WHAT IS NEEDED:
Starting at the top of the listing and ending at the line that contains "рассказывала вам про", write those lines out again with "Kriminal" swapped for "Crime" and nothing else changed.

┏━━

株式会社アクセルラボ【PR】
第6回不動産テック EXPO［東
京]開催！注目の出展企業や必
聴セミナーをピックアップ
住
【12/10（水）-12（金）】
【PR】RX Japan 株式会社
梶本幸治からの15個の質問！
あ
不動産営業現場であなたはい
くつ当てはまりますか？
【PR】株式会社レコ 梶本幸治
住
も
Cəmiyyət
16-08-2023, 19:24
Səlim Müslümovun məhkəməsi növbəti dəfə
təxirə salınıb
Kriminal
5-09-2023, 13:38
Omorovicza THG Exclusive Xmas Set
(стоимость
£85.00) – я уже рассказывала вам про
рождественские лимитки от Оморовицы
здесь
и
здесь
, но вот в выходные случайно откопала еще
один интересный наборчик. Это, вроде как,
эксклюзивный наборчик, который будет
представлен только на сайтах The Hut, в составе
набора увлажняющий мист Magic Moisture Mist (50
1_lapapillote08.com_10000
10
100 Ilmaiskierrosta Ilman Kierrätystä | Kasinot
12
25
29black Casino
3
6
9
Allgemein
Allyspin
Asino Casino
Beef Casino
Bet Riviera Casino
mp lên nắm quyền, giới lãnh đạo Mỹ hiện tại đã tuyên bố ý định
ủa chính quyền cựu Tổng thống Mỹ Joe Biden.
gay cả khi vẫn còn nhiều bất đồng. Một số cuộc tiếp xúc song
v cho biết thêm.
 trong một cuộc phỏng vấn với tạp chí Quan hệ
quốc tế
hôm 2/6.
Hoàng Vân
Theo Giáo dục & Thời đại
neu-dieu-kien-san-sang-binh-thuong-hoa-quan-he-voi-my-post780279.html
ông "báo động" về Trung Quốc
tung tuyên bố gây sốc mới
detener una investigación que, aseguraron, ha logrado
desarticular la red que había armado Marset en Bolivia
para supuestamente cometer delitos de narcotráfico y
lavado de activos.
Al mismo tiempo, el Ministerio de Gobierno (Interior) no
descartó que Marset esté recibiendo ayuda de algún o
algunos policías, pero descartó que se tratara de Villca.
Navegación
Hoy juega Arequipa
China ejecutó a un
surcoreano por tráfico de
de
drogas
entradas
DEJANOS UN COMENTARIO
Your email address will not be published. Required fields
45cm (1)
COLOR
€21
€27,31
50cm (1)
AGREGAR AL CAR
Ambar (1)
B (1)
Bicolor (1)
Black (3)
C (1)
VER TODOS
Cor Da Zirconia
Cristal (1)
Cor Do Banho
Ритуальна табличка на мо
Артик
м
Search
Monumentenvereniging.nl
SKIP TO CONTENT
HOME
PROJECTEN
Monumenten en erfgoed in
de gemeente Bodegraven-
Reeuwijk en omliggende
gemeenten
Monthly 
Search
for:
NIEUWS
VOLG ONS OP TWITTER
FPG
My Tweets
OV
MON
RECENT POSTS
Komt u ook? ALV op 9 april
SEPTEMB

┗━━

ANSWER TO THIS EXERCISE:
株式会社アクセルラボ【PR】
第6回不動産テック EXPO［東
京]開催！注目の出展企業や必
聴セミナーをピックアップ
住
【12/10（水）-12（金）】
【PR】RX Japan 株式会社
梶本幸治からの15個の質問！
あ
不動産営業現場であなたはい
くつ当てはまりますか？
【PR】株式会社レコ 梶本幸治
住
も
Cəmiyyət
16-08-2023, 19:24
Səlim Müslümovun məhkəməsi növbəti dəfə
təxirə salınıb
Crime
5-09-2023, 13:38
Omorovicza THG Exclusive Xmas Set
(стоимость
£85.00) – я уже рассказывала вам про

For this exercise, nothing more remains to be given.